Begroting 2020

Financiering

Kasgeldlimiet

De kasgeldlimiet wordt genoemd in de uitvoeringsregeling van de wet Financiering decentrale overheden. Deze limiet stelt een grens aan de korte financiering die gemeenten hanteren voor de financiering van lopende uitgaven om tijdelijke liquiditeitstekorten op te vangen.
Een gemeente mag slechts een beperkt deel van de begroting met kort geld financieren.

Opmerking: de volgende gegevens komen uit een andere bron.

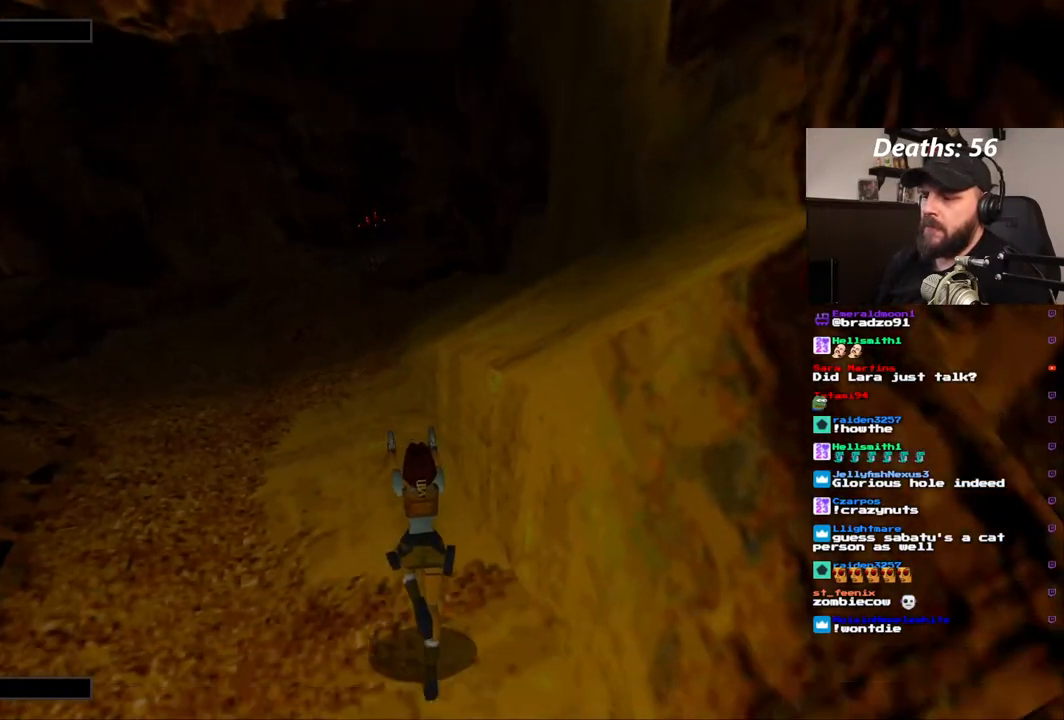
{"dt_ms": 500, "buttons": ["CROSS"], "left_stick": "center", "right_stick": "center", "events": []}
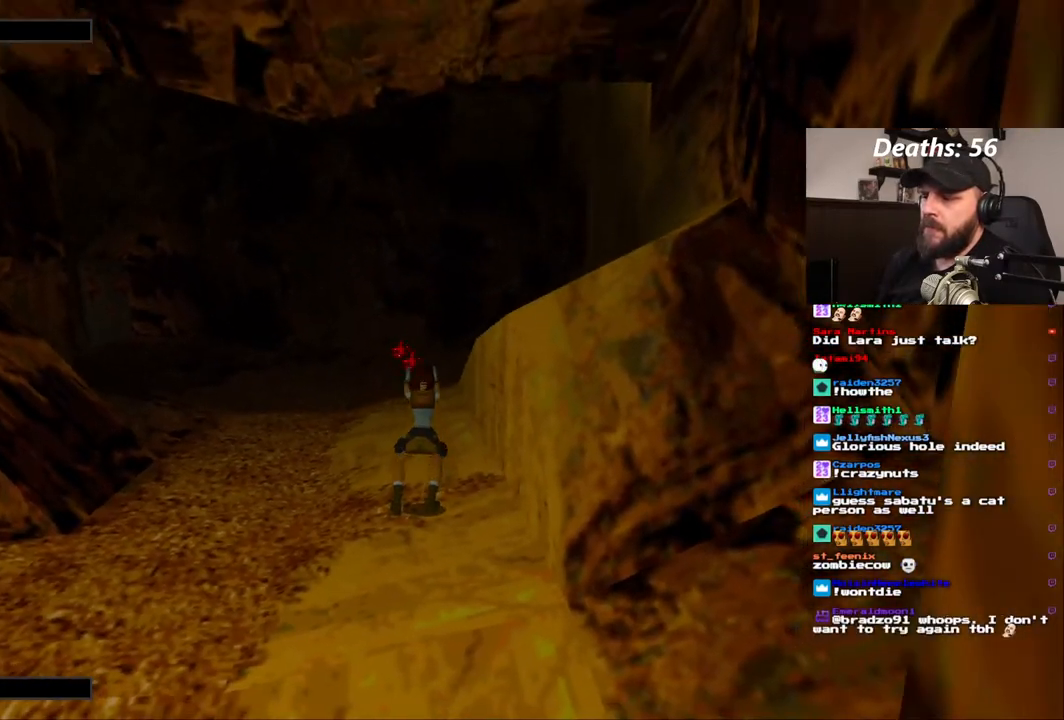
{"dt_ms": 500, "buttons": ["CROSS"], "left_stick": "center", "right_stick": "center", "events": []}
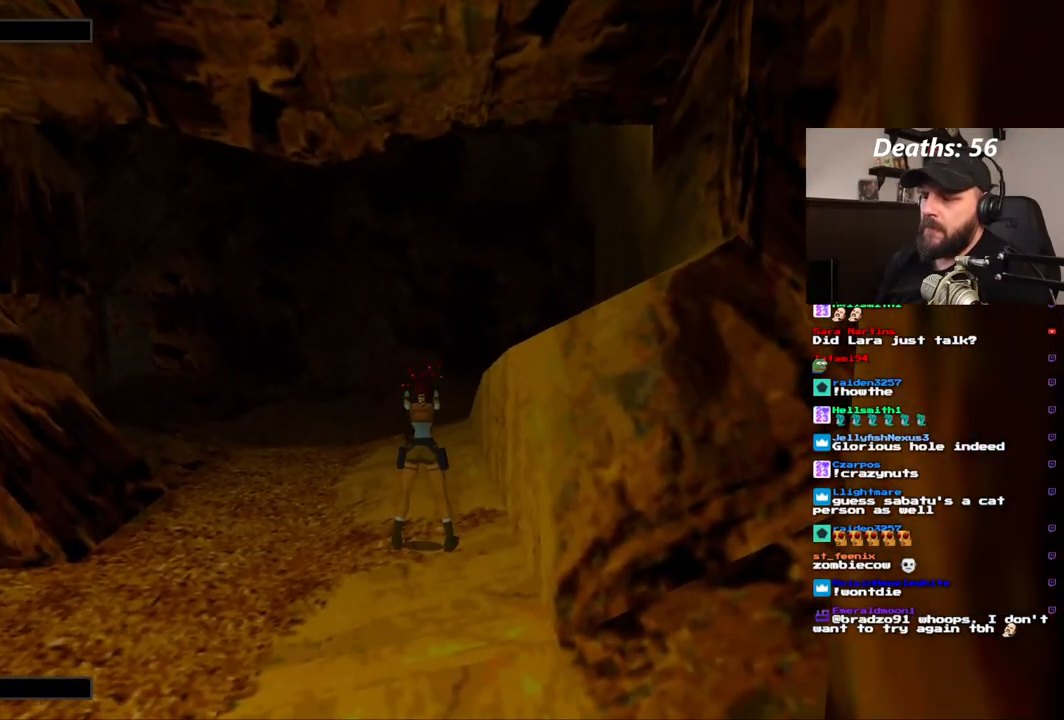
{"dt_ms": 1000, "buttons": ["CROSS"], "left_stick": "center", "right_stick": "center"}
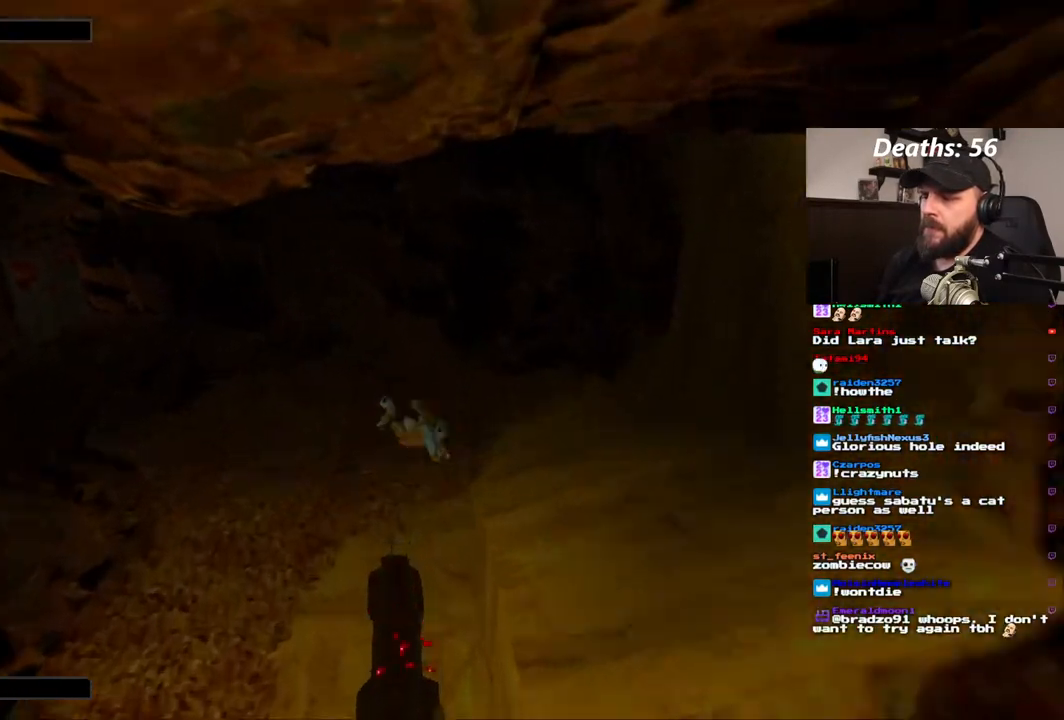
{"dt_ms": 500, "buttons": ["CROSS"], "left_stick": "center", "right_stick": "center", "events": []}
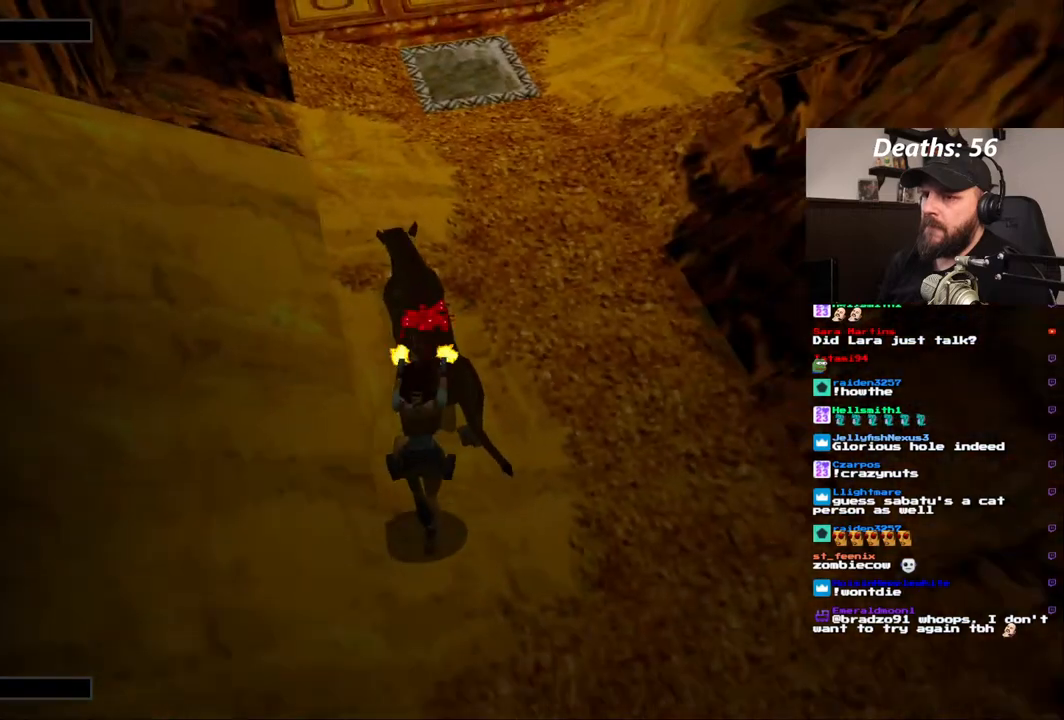
{"dt_ms": 500, "buttons": ["CROSS", "SQUARE"], "left_stick": "center", "right_stick": "center"}
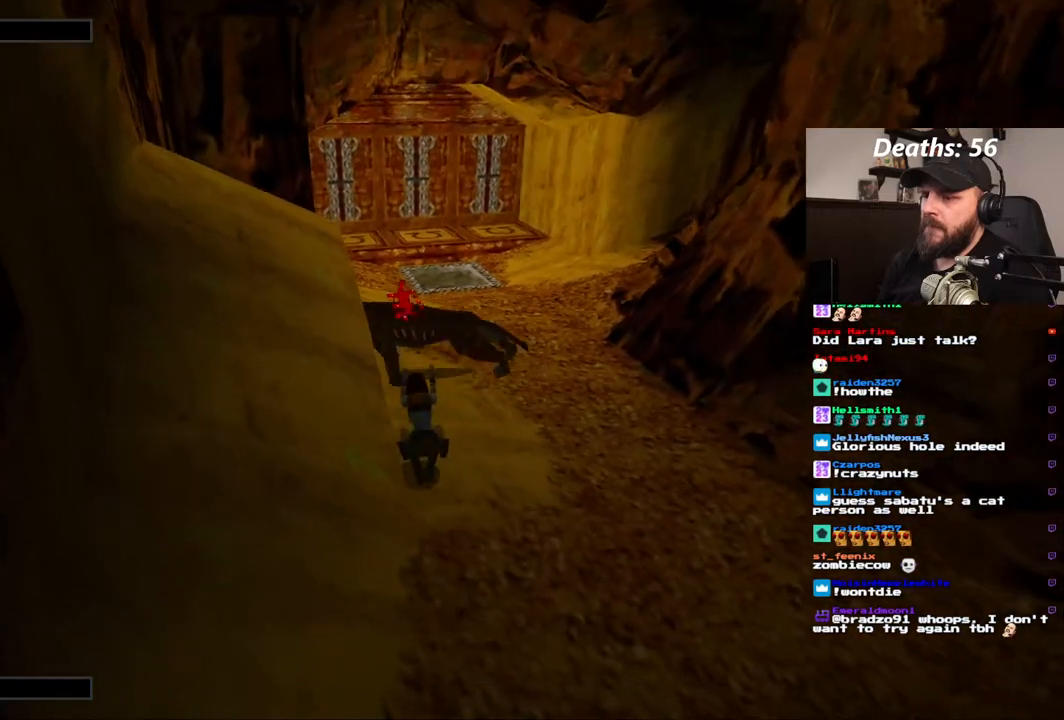
{"dt_ms": 500, "buttons": ["CROSS"], "left_stick": "center", "right_stick": "center", "events": [[483, "SQUARE", "up"]]}
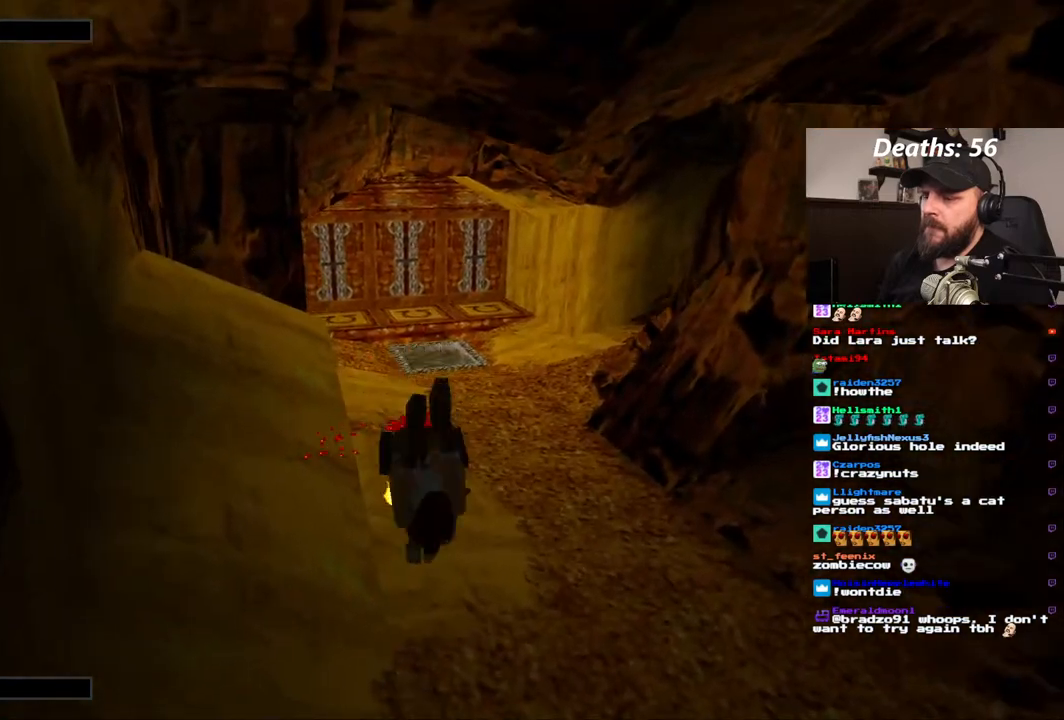
{"dt_ms": 500, "buttons": ["CROSS"], "left_stick": "center", "right_stick": "center", "events": []}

Een langere vastlegging van de geleende middelen zorgt voor een beter voorspelbare rentelast. Bij de huidige rentestanden is het de vraag of er wel sprake is van een risico.
De bovengrens is gesteld op een bedrag ter grootte van een percentage (8,5%) van het totaal van de jaarbegroting van de gemeente, met een minimum van € 300.000.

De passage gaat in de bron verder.